◆ **AIM OF THE EXERCISE**
Update the text read from the entries so that "CasasBahia" becomes "Casas Bahia", keeping every other line unchanged. Leave the pictures out of your answer.

◆ **DATA TO EXAMINE**
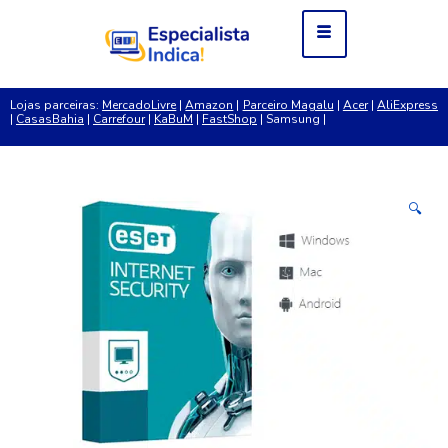
Lojas parceiras:
MercadoLivre
|
Amazon
|
Parceiro Magalu
|
Acer
|
AliExpress
|
CasasBahia
|
Carrefour
|
KaBuM
|
FastShop
| Samsung |
🔍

◆ **ANSWER TO THIS PROBLEM**
Lojas parceiras:
MercadoLivre
|
Amazon
|
Parceiro Magalu
|
Acer
|
AliExpress
|
Casas Bahia
|
Carrefour
|
KaBuM
|
FastShop
| Samsung |
🔍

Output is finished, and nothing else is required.